Rhys halted. “The wards are built to keep trespassers out, not in.” He rested Medea’s body on a bed of moss. “We’re not safe, though. When Eleanor notices her body is gone—”

“Medea will be back from the dead and able to take her revenge,” Isis said darkly. The shadows tangled around her like vipers.

“Back from the dead?” Rhys looked to Circe, his head spinning. “What are you saying?”

But Circe did not assuage his fears. Her face was grim as she asked, “Can you do it, sister?”

“I can,” Isis said. “I’ve done it before.”

“With birds and sheep. Never people.” Circe placed a hand on her heart. “Are you sure?”

Isis scoffed. “You were born with a talent for transfiguration. Medea for enchantments. I was born with power over life and death. I am certain, sister.
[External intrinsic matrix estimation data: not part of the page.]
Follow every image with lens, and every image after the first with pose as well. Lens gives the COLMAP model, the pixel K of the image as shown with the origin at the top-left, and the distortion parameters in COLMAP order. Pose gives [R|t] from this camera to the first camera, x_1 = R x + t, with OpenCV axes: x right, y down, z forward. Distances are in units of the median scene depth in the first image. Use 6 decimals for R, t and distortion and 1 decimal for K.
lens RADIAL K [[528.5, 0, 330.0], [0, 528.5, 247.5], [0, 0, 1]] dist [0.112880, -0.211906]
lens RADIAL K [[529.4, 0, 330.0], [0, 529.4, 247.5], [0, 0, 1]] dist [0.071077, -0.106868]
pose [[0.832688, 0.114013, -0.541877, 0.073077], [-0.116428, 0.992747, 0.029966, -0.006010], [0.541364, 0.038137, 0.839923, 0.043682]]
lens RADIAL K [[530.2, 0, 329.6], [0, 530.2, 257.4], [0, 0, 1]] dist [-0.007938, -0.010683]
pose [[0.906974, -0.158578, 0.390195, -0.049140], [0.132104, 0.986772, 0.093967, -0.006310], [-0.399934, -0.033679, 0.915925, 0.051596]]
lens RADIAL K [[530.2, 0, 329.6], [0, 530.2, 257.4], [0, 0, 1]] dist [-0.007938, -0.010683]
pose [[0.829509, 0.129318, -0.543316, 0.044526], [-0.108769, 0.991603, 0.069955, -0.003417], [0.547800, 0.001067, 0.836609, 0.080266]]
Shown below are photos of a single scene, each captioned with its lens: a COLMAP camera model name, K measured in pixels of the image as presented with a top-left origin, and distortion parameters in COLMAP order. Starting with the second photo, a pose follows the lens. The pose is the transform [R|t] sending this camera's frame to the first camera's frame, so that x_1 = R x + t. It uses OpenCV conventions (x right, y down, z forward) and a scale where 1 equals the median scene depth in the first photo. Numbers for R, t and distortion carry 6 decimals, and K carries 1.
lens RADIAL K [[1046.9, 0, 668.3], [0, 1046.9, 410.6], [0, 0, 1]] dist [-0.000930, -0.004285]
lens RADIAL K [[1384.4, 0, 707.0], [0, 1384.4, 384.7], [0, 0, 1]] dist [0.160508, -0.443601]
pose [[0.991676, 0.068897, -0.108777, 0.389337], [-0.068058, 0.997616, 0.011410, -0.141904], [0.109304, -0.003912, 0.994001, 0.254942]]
I feel her clinging to the space in between here and the next world. I must pull her back now, or she’ll move on.”

“Do it,” Circe said.

A chill prickled Rhys’s skin. Oh, how he remembered wanting to resurrect June! He’d considered it in his grief. What few magical texts he could find on the subject all warned against it. Every wizard he’d approached denied him help. He’d heard horrific stories. “It’s unnatural. It’s forbidden to raise the dead.”
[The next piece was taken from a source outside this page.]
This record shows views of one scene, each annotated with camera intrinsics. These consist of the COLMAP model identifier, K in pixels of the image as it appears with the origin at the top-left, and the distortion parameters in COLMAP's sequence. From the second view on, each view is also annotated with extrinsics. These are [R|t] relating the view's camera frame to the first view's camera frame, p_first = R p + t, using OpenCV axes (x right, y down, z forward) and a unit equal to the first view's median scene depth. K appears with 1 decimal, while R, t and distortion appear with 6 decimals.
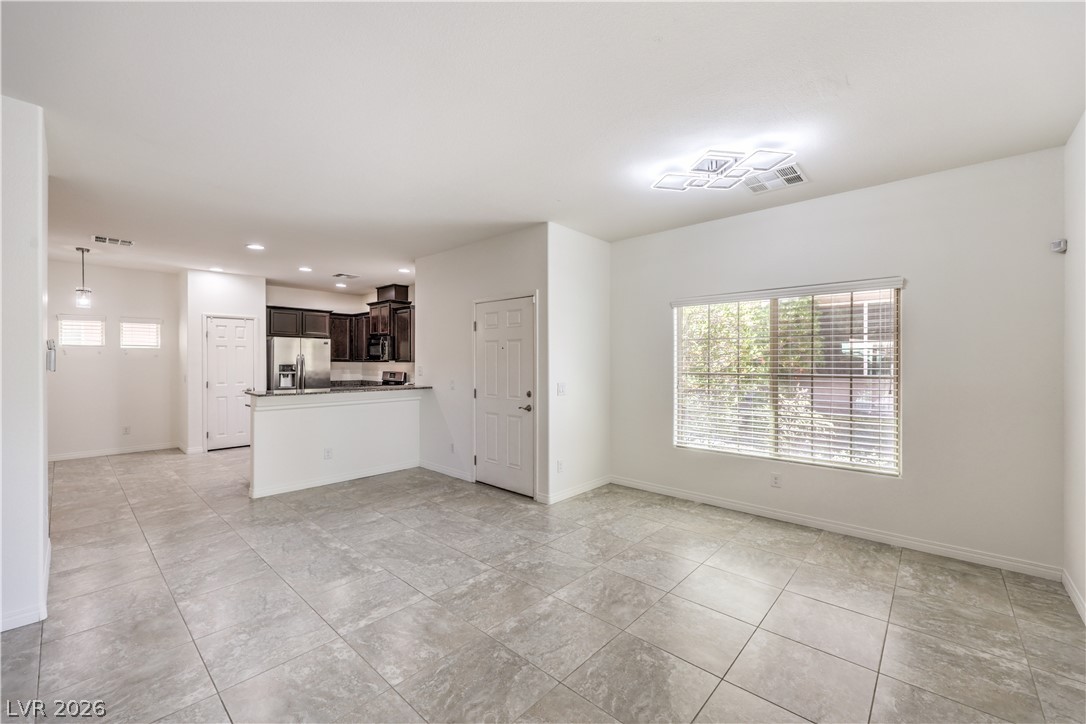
lens RADIAL K [[438.5, 0, 545.6], [0, 438.5, 361.8], [0, 0, 1]] dist [-0.004407, 0.000636]
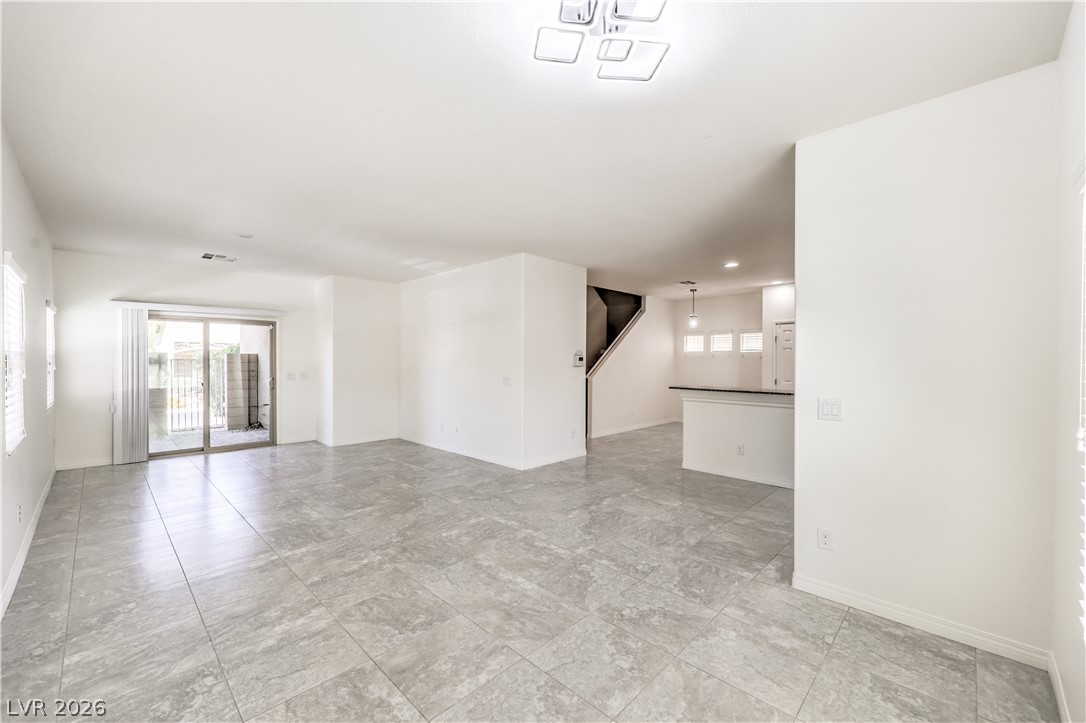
lens RADIAL K [[438.5, 0, 545.9], [0, 438.5, 362.8], [0, 0, 1]] dist [-0.004407, 0.000636]
pose [[-0.040571, 0.004811, -0.999165, 0.753410], [-0.003632, 0.999981, 0.004963, -0.003539], [0.999170, 0.003830, -0.040552, 0.760472]]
Isis ignored him. She felt along the neck of Medea’s gown until she fisted the queen’s diamond pendant and pulled it over her head. According to Circe, that gem held the golden grimoire—Hera’s grimoire—the one Circe claimed could flatten Paragon to dust.

Rhys tried again, raising his hands. “Listen to me. I know you want her back. I know. When my wife died, I found the spells. I thought about trying it. But there’s a reason it’s forbidden. There is always a price to such magic. Always.”
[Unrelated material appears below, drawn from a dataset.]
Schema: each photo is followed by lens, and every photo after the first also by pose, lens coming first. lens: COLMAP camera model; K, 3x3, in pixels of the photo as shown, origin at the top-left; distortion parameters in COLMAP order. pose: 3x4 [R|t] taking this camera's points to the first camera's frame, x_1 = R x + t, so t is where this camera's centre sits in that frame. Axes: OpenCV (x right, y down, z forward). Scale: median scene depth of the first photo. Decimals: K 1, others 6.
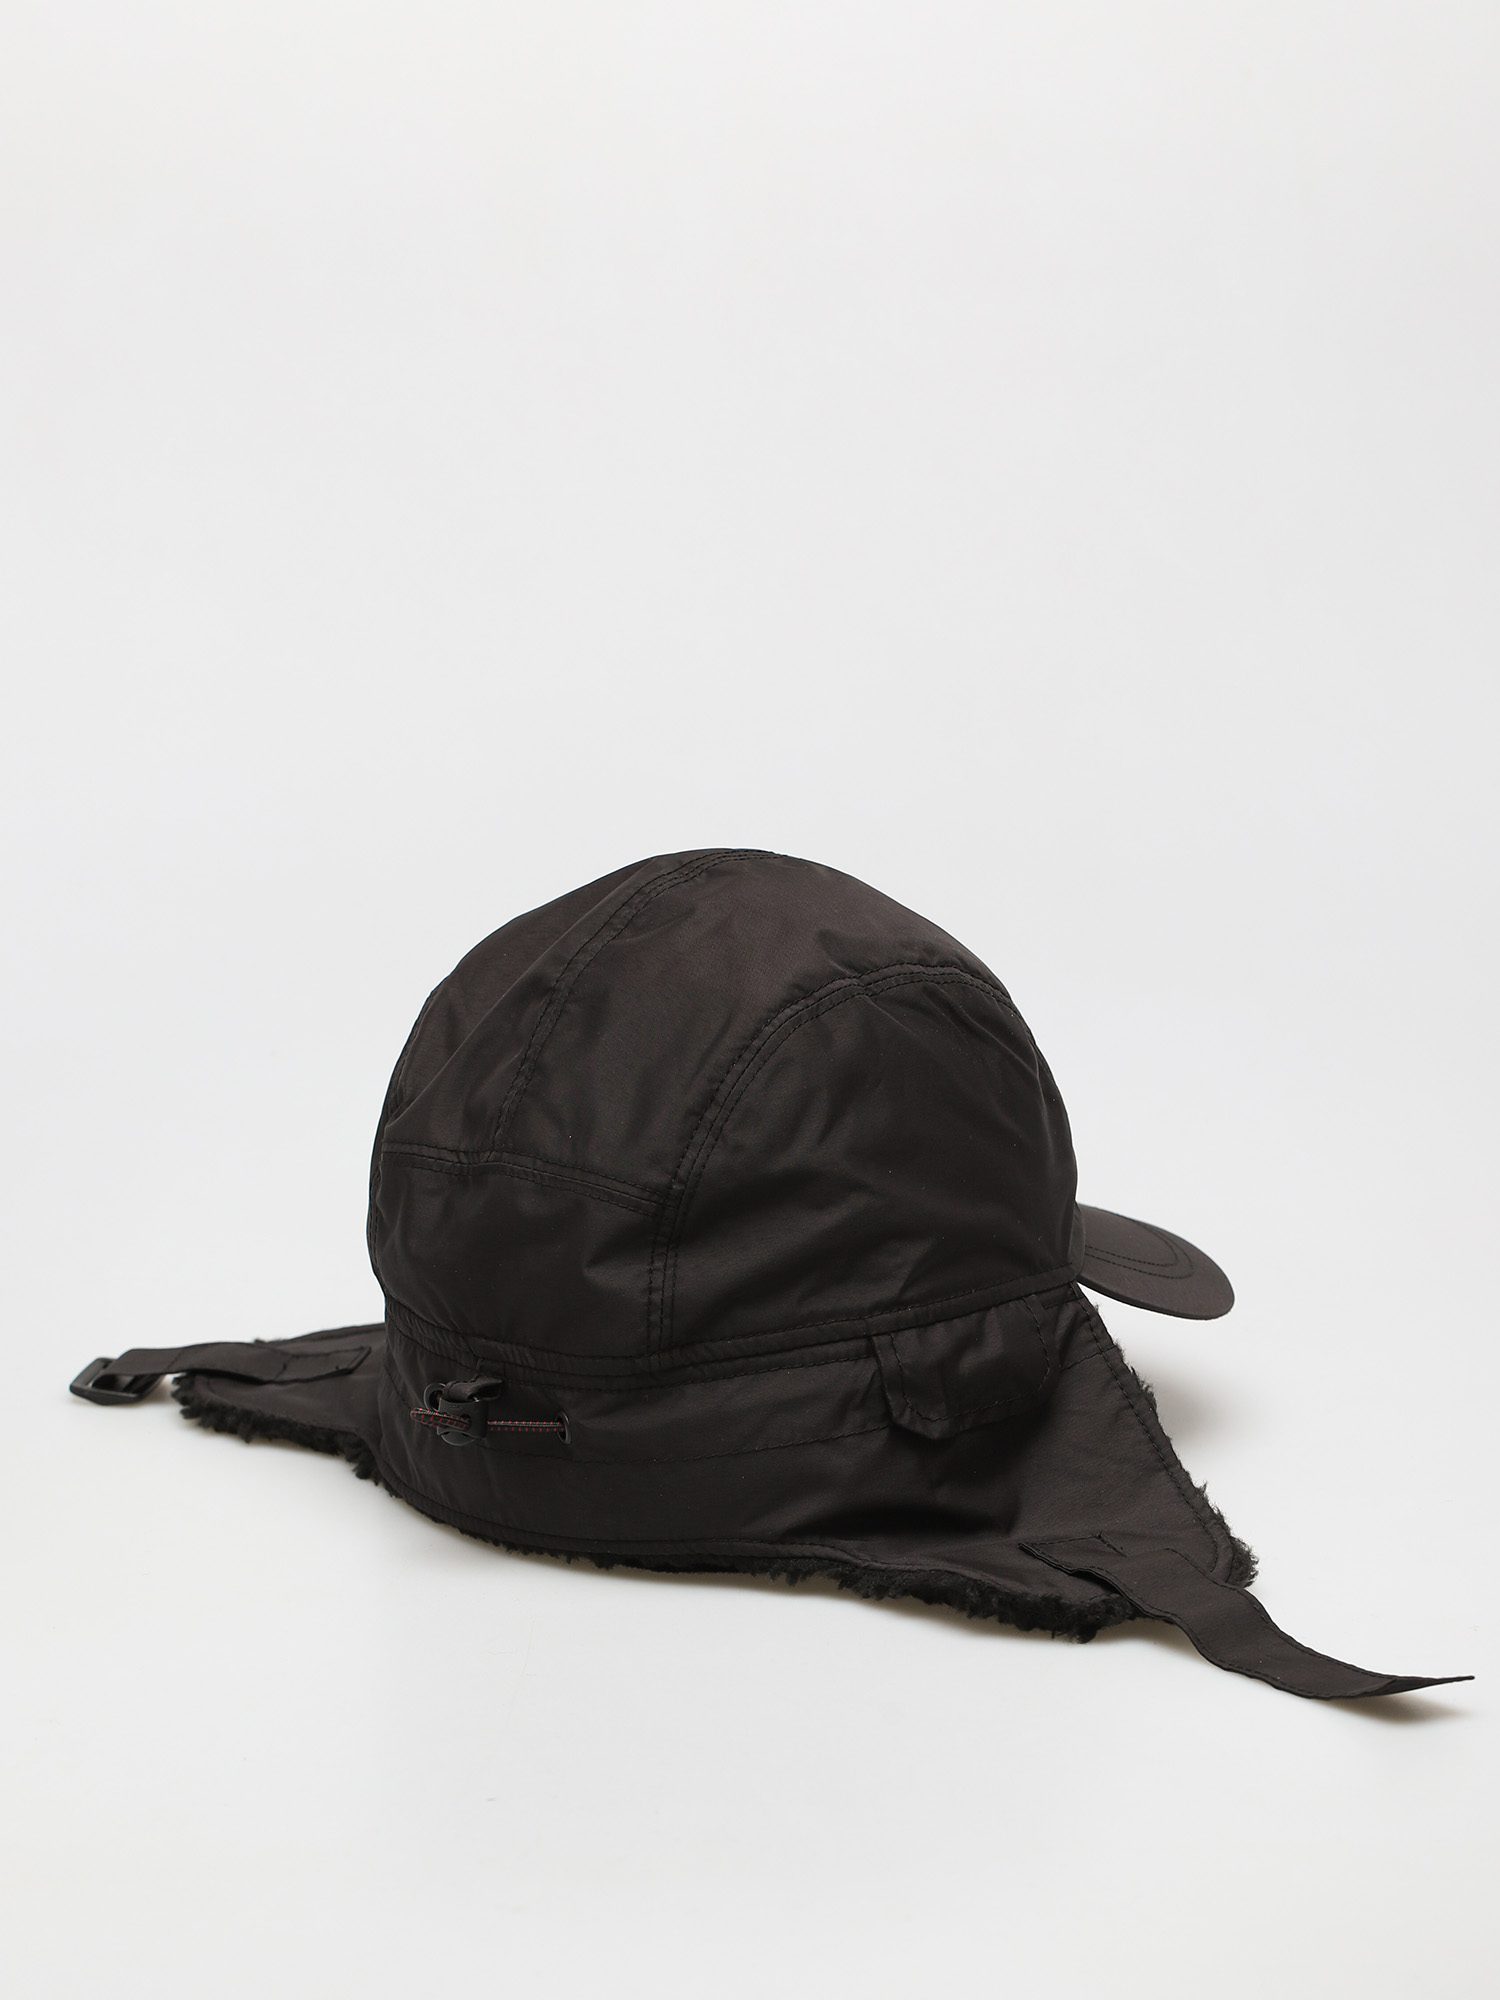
lens RADIAL K [[7534.5, 0, 749.7], [0, 7534.5, 997.9], [0, 0, 1]] dist [0.040318, 0.000000]
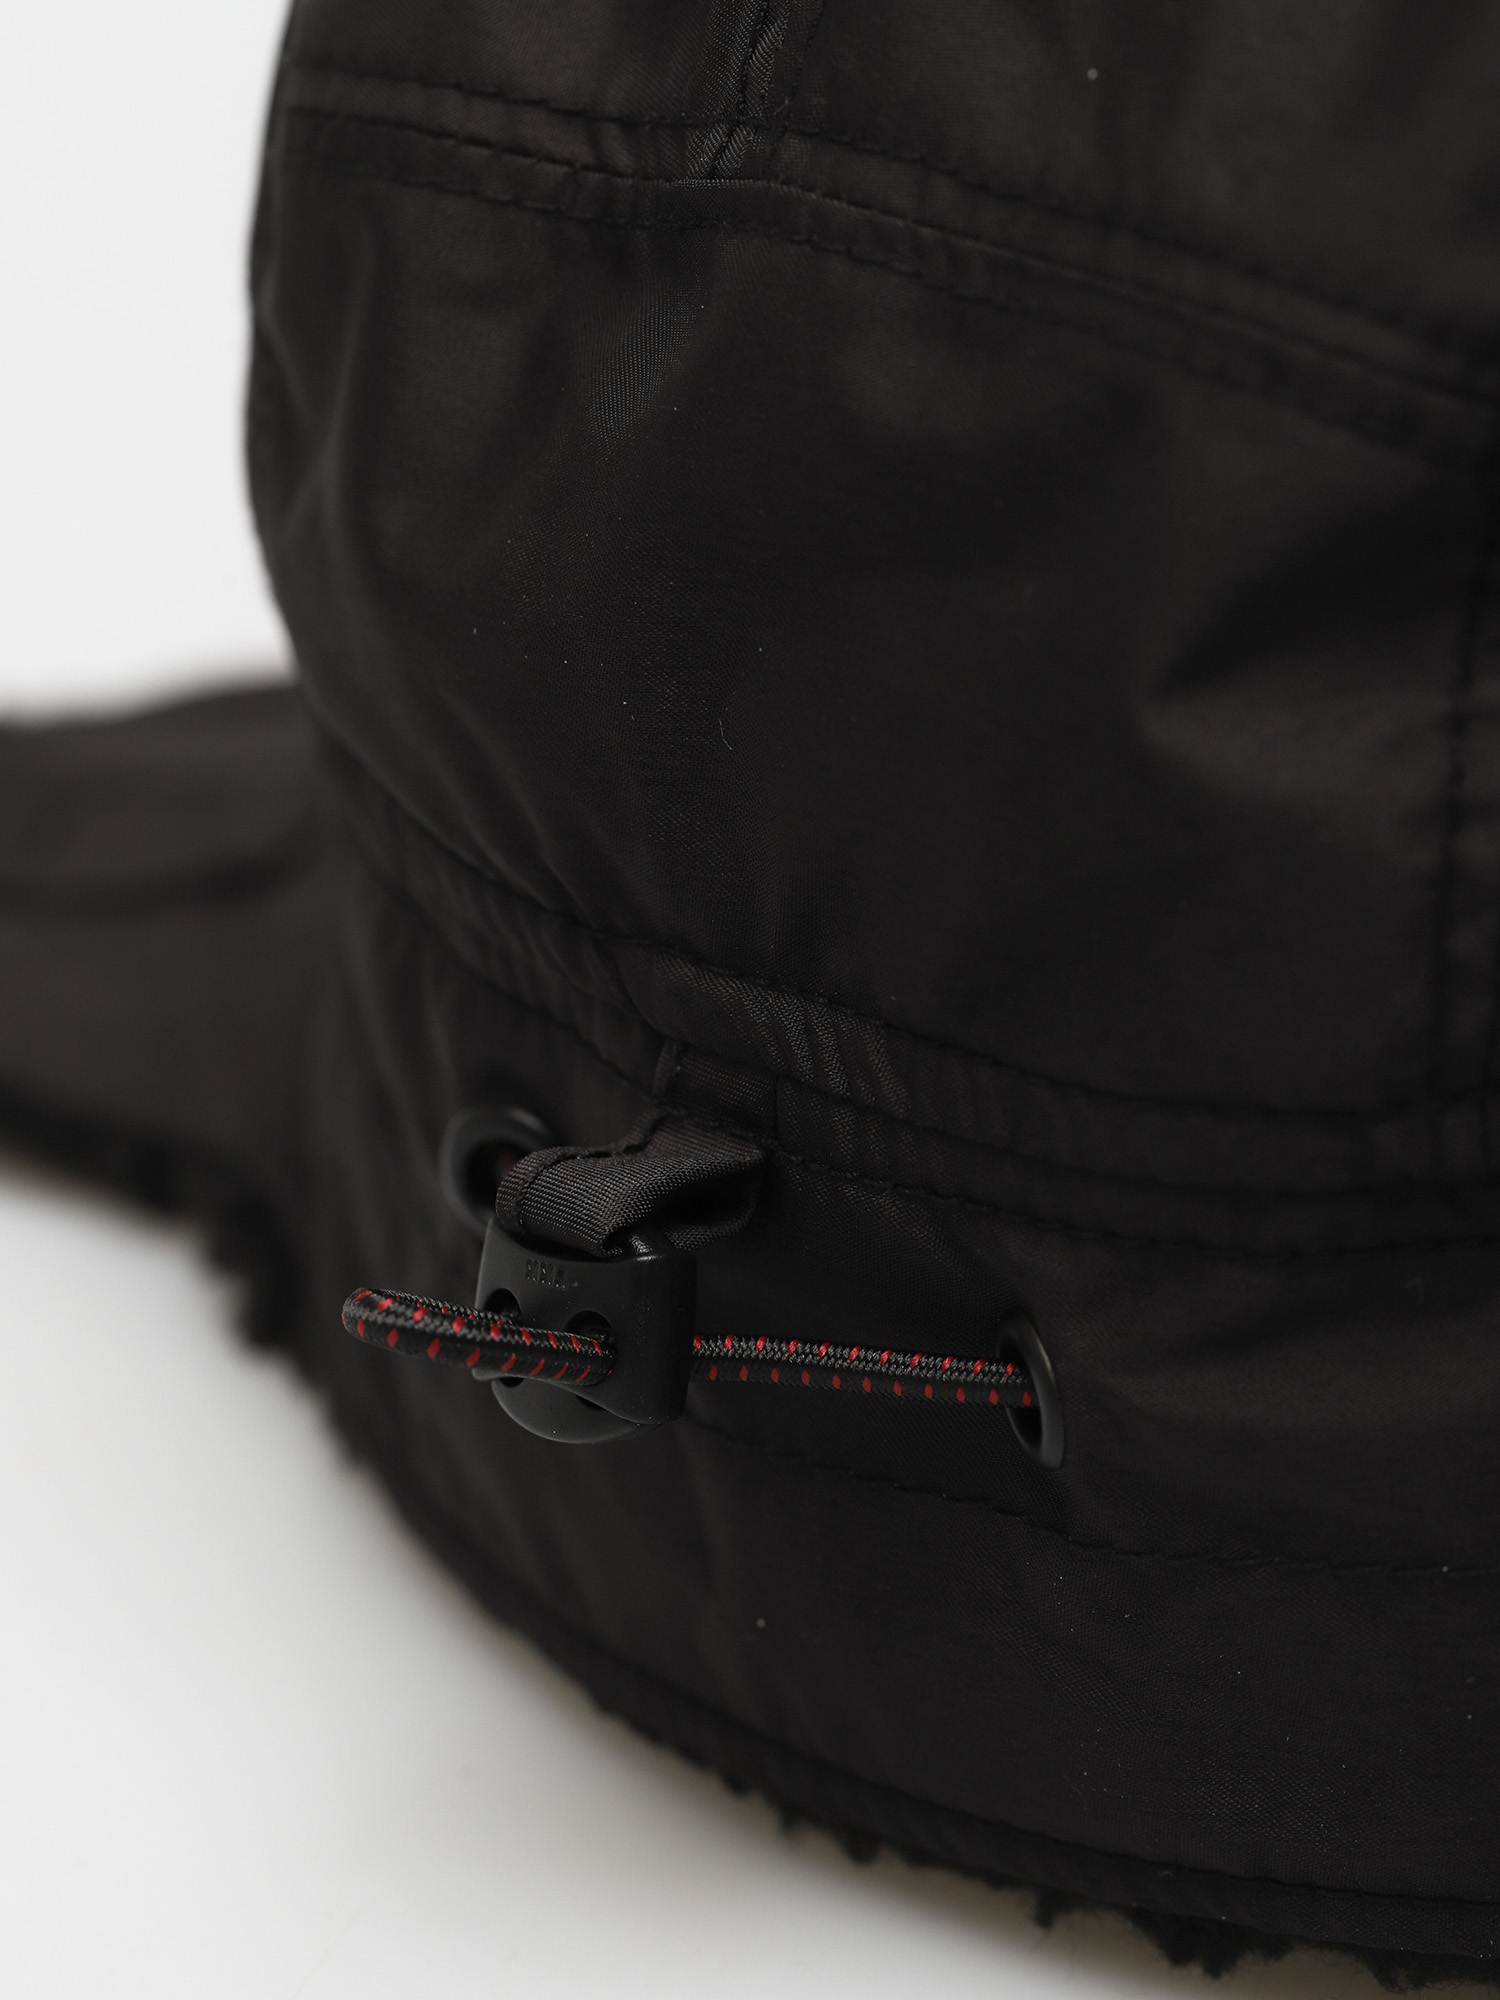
lens RADIAL K [[7534.5, 0, 748.7], [0, 7534.5, 996.2], [0, 0, 1]] dist [0.040318, 0.000000]
pose [[0.997740, 0.025804, -0.062037, -0.019516], [-0.015347, 0.986429, 0.163469, 0.009383], [0.065413, -0.162148, 0.984596, 0.781949]]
Isis’s pupils were abnormally large and black as night. “Then let Eleanor pay it.”

Circe drew her wand. “Stand back, Rhys. We’re doing this.”

Magic thickened the air around him, and Rhys backed away. What they were doing was wrong, but no potion or tonic in his basket could change the sisters’ minds, and the power they were putting off was well beyond his abilities. He might be able to stop Circe, simply by overpowering her physically, but those shadows Isis was stirring held a menace he didn’t even understand. Rhys was a man who knew how to pick his battles, and this was not one he could win.

Isis held the stone up to the light and turned it, gazing into its depths. Clouds rolled in overhead, and mist formed around their ankles. The air smelled earthy and dank, like the inside of a cave.

“I have it.” Isis handed the stone to Circe, who held it up toward the moon. When she lowered it again, she gave him a hard look.

“Don’t interfere, Rhys.”

He shook his head. He loved her. It was done. There was no choice, really. He didn’t agree with what she was doing, but he wouldn’t undermine her.

She picked up a stick and used it to carve a symbol in the earth around her sister, drawing intricate patterns inside it.

“We need her wand,” Isis said.

Circe dug in Medea’s sleeve. “It’s still here. Fates, she never even had a chance to draw it.”

Trumpets sounded behind him. Rhys whirled. He pulled his enchanted glasses from his basket and looked toward the Dark Mountains. Black-robed witches floated on their brooms in formation along the border to Paragon, the tips of their wands glowing like stars.